Tout en cédant partiellement à la pression américaine, les responsables nippons de l’époque essayaient de rappeler à leurs interlocuteurs américains que le déficit des comptes extérieurs était avant tout le résultat de conditions macro-économiques, surtout du très bas niveau du taux d’épargne aux États-Unis. En mars 2018, le taux d’épargne des ménages américains était de 3,1 %. Le taux d’épargne brut (tous secteurs confondus) était aux États-Unis de 16,8 % en décembre 2017, de 26,2 % au Japon et de 46,4 % en Chine.

Une autre cause du déséquilibre permanent des comptes extérieurs américains est bien sûr le statut privilégié du dollar, le « déficit sans pleurs » défini par Jacques Rueff permettant à la puissance dominante de faire financer son train de vie par le reste du monde. Au demeurant, la politique expansionniste de Trump, avec ses baisses d’impôts pour les entreprises et les ménages les plus aisés, va creuser le déficit budgétaire, accentuant la « desépargne » du secteur public, avec comme effet prévisible l’aggravation des déficits extérieurs.

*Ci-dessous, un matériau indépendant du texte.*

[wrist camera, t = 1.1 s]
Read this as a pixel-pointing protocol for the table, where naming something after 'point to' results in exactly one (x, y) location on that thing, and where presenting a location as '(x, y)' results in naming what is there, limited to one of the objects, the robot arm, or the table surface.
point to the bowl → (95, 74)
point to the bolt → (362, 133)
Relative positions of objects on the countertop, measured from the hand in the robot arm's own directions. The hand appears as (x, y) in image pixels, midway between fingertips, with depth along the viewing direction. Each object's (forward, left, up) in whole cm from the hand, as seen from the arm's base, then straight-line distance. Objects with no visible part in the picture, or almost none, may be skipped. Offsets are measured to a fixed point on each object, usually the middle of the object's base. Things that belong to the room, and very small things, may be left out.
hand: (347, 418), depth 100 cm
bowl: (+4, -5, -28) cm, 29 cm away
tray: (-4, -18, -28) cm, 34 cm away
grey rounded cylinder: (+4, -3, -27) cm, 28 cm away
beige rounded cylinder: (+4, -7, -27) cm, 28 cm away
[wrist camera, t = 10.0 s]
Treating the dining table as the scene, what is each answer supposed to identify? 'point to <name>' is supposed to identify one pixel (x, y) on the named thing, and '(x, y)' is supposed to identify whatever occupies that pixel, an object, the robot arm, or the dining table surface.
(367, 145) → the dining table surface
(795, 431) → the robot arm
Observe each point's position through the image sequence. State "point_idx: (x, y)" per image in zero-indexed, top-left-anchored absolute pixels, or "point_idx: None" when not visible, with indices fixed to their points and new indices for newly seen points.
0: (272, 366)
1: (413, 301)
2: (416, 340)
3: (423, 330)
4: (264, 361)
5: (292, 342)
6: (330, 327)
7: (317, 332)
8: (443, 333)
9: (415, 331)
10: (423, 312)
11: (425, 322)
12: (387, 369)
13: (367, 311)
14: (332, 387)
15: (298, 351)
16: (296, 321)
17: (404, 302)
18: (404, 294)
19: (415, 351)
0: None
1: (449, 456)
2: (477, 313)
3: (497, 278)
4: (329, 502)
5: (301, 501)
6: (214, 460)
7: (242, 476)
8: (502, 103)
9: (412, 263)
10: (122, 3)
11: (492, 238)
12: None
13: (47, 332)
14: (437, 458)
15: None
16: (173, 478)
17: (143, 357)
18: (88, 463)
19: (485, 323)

Mais la Chine n’est pas le Japon, dépendant des États-Unis pour sa sécurité, ce que les négociateurs « commerciaux » ou « financiers » américains ne manquaient jamais de rappeler à leurs interlocuteurs nippons. Après un premier round positif de négociations conduites à Washington par le secrétaire au Trésor Steven Mnuchin (dont la compétence en matière commerciale est douteuse), la mission de finalisation du très protectionniste secrétaire au commerce Wilbur Ross à Pékin s’est soldée par un échec.

Premier détentrice étrangère de la dette publique des États-Unis, déjà très grosse acheteuse de denrées agricoles américaines, la Chine a exigé en préalable à tout accord la levée de la menace de tarifs douaniers punitifs sur 50 milliards de dollars de produits chinois exportés vers les États-Unis. ZTE, électronicien chinois privé de composants américains pour avoir contourné les embargos sur l’Iran et la Corée du Nord, s’en tire finalement avec une nouvelle lourde amende (1,4 milliard de dollars, dont 400 millions placés sous séquestre), mais va pouvoir reprendre ses activités, au bénéfice de Qualcom et Intel (entre autres), victimes américaines de ce contentieux.

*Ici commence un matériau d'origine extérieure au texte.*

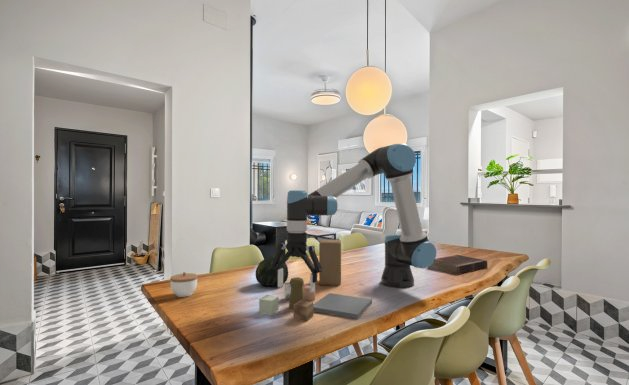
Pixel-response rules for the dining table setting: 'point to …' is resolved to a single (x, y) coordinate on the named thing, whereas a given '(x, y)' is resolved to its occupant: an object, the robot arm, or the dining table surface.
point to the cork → (296, 291)
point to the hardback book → (458, 264)
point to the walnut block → (303, 310)
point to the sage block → (268, 304)
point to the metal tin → (287, 291)
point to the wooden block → (330, 262)
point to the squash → (269, 272)
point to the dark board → (342, 305)
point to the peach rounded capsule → (308, 294)
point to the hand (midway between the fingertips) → (296, 288)
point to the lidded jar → (184, 284)
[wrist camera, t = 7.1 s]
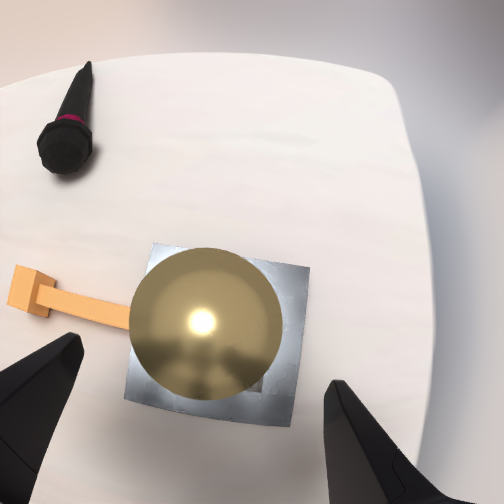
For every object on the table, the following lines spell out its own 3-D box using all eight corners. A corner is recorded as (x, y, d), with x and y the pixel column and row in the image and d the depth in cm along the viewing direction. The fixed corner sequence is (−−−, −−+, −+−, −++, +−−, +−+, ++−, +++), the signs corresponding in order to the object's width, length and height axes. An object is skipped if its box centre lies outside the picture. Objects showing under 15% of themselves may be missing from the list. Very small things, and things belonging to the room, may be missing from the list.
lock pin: (146, 345, 20) (133, 344, 17) (27, 310, 20) (6, 304, 17) (154, 302, 21) (143, 295, 18) (35, 274, 21) (16, 264, 18)
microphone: (84, 86, 32) (60, 194, 24) (62, 60, 27) (20, 164, 19) (116, 66, 32) (102, 168, 23) (94, 37, 26) (61, 131, 18)
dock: (283, 420, 19) (289, 427, 17) (133, 394, 19) (124, 398, 17) (302, 275, 23) (309, 267, 21) (159, 252, 22) (153, 242, 20)
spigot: (245, 374, 20) (271, 410, 8) (181, 364, 20) (118, 381, 8) (255, 312, 22) (290, 260, 9) (192, 302, 22) (146, 237, 9)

Non seulement l’actuel gouvernement américain n’a pas retenu les leçons du passé, mais son approche mercantiliste, miroir de celle reprochée hier au Japon et aujourd’hui à la Chine, est déphasée par rapport à la réalité des échanges dans l’économie mondialisée telle qu’elle fonctionne aujourd’hui. Comme l’ont démontré les travaux lancés par l’OMC (entre autres) sur l’impact des chaînes globales de valeur, l’indicateur du commerce extérieur est peut-être le plus défectueux d’une batterie d’indices macro-économiques progressivement frappés d’obsolescence (qui vont de l’inflation à l’incontournable PIB) ou appelant tout au moins une sérieuse mise à jour.

Ces travaux ont documenté le fait qu’une part résiduelle de la valeur ajoutée incorporée dans des produits exportés par la Chine reste dans ce pays. Un autre exemple, puisque Trump ambitionnerait aussi de s’attaquer aux échanges dans l’industrie automobile, est le nombre de passage des frontières nord et sud des États-Unis qu’effectuent les pièces et composants d’un véhicule qui sera finalement importé depuis les usines d’assemblage installées chez leurs partenaires de l’Aléna, Canada et Mexique : sept en moyenne.

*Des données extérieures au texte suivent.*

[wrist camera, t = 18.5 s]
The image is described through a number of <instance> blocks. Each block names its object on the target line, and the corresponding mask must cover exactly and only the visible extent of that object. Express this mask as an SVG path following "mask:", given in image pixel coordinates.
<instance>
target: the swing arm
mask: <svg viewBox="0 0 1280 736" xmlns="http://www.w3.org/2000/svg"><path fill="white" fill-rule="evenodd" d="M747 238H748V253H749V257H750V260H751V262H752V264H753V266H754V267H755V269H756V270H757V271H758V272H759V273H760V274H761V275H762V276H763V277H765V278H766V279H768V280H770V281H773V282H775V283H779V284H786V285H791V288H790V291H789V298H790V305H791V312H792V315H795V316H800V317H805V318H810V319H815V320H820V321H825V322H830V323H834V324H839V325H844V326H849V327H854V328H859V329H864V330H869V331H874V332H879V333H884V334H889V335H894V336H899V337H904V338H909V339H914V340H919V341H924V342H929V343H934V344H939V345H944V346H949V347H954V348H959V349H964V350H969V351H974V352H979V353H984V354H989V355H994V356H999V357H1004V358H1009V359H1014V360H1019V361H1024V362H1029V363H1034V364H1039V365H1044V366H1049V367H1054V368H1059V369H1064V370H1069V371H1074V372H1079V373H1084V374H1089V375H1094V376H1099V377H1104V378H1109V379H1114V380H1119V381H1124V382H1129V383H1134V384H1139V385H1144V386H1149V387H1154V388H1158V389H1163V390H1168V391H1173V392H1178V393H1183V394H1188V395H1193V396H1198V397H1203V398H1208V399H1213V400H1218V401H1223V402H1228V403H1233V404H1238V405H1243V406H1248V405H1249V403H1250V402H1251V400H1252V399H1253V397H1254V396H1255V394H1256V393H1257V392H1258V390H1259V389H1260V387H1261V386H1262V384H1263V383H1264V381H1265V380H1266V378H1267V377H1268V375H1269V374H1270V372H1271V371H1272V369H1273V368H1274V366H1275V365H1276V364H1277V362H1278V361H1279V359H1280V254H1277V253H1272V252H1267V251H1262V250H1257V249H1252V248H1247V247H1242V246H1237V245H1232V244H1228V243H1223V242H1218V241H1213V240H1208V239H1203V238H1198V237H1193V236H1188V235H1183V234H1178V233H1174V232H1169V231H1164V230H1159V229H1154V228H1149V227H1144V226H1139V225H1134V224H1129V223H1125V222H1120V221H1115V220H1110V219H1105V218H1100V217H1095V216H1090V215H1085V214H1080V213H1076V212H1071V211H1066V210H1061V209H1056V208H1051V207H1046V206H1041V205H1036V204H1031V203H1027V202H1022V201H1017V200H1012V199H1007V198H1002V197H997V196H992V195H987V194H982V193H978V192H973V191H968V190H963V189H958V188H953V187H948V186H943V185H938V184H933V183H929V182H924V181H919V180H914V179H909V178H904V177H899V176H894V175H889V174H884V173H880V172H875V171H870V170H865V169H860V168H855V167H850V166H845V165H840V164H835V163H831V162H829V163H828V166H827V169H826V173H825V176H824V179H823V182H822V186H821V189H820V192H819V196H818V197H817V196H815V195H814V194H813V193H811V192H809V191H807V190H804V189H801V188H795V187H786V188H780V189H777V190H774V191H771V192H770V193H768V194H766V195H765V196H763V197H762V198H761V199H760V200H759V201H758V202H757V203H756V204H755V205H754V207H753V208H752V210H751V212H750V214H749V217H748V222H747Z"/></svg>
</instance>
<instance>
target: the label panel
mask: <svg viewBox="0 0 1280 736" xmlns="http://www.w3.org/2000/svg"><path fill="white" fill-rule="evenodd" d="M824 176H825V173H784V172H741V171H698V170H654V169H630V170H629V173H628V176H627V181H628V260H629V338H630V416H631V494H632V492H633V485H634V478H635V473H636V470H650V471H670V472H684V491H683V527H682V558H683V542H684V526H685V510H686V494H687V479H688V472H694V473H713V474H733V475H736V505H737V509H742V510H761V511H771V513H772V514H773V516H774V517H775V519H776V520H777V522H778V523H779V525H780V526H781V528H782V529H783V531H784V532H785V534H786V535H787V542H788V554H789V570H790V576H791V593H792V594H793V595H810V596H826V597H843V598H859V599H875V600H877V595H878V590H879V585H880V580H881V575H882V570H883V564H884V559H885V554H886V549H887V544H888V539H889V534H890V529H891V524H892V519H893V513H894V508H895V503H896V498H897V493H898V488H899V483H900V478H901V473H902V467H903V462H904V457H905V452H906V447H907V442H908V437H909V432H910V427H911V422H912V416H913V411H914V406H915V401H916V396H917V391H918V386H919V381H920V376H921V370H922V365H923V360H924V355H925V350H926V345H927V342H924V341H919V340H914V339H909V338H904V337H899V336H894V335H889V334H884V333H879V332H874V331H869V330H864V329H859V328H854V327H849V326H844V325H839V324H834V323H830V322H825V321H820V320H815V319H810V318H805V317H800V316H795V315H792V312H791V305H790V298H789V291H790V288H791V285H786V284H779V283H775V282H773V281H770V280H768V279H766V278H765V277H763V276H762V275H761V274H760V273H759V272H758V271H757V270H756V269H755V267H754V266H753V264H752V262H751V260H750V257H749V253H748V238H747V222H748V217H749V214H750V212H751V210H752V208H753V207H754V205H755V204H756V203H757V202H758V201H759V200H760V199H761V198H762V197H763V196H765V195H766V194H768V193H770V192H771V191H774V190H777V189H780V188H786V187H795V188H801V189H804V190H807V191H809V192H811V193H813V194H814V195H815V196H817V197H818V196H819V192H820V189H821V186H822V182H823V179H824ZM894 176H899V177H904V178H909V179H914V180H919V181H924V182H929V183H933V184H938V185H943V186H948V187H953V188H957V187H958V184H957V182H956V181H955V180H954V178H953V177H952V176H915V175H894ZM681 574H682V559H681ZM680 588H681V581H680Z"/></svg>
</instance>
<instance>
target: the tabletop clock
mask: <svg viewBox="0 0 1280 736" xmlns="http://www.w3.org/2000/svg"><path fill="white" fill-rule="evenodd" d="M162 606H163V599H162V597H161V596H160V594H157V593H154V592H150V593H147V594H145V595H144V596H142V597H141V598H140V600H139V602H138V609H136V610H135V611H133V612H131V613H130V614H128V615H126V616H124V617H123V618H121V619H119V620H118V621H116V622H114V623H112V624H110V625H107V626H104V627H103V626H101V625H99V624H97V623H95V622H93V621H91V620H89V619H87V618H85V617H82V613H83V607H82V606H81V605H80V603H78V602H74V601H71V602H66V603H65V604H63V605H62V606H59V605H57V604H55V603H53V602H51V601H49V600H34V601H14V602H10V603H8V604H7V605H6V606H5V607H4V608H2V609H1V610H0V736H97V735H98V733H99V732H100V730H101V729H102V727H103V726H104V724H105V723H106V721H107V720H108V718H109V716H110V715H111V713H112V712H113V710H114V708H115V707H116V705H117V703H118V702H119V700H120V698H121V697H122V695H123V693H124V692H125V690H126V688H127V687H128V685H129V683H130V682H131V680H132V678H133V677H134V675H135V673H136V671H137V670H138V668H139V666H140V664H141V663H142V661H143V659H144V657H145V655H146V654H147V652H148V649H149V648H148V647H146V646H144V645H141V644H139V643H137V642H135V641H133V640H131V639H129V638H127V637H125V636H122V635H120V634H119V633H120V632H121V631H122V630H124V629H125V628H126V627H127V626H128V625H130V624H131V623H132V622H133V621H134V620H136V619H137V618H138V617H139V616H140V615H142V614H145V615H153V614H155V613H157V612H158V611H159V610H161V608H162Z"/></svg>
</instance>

Une obsession déplacée pour le déficit commercial

Dans une récente étude [2], Robert Lawrence, du Peterson Institute for International Economics (PIIE), a expliqué en quoi l’obsession du Donald et de son trio de mercantilistes – Peter Navarro, Wilbur Ross et Robert Lighthizer [3] – pour le déficit du commerce extérieur américain repose sur une série de contresens. Outre leur ignorance de la corrélation classique avec les taux d’épargne et d’investissement déjà mentionnée, il souligne qu’un déficit des comptes courants n’est pas nécessairement une mauvaise chose, qu’il ne résulte pas nécessairement de mauvaises politiques commerciales (que le Donald impute à tous ses prédécesseurs à la Maison Blanche), qu’il n’est pas nécessairement responsable de pertes d’emploi et d’une faible croissance, ni même du déclin de l’emploi manufacturier américain (le coupable numéro un étant la hausse continue de la productivité). Il rappelle enfin que l’idée d’un commerce extérieur équilibré sur une base bilatérale entre pays participants aux échanges mondiaux est un non-sens économique.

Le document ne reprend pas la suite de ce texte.